Work required: Scan the entries and copy each line where the word "wall" is present.

══════════════════════════════

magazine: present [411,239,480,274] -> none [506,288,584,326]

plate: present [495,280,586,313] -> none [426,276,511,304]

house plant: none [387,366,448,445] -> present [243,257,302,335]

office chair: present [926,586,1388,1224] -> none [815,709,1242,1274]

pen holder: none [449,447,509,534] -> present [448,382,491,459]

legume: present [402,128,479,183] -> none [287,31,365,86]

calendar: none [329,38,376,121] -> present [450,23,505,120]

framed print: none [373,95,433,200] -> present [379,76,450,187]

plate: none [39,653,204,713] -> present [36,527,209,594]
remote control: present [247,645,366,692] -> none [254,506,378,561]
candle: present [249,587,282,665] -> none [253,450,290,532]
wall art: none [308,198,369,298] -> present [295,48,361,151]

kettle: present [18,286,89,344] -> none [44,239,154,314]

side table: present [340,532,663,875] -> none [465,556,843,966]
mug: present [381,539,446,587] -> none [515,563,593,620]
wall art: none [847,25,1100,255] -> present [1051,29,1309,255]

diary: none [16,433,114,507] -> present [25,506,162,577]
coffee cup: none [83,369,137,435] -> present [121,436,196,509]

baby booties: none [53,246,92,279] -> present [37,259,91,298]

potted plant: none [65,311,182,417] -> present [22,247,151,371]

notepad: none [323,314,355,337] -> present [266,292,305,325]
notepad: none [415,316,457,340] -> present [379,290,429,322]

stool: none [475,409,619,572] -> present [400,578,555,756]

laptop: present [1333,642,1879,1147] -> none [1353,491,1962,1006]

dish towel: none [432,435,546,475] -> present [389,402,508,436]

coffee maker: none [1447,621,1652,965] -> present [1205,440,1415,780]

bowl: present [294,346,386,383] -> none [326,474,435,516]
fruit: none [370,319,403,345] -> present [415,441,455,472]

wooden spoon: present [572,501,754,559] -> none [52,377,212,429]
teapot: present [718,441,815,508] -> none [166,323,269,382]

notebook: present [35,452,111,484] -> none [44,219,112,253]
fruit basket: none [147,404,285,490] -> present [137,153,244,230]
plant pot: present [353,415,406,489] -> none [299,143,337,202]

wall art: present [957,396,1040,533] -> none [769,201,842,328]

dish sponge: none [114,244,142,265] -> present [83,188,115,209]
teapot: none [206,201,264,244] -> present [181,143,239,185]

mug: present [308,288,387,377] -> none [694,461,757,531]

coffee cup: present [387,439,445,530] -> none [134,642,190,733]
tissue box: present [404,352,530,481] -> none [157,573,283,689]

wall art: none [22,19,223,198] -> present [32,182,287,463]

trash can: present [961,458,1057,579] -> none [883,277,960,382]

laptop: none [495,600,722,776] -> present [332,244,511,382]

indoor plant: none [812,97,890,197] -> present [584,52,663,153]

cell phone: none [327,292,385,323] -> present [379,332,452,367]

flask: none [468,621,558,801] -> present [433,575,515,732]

══════════════════════════════

Written response:
wall art: none [308,198,369,298] -> present [295,48,361,151]
wall art: none [847,25,1100,255] -> present [1051,29,1309,255]
wall art: present [957,396,1040,533] -> none [769,201,842,328]
wall art: none [22,19,223,198] -> present [32,182,287,463]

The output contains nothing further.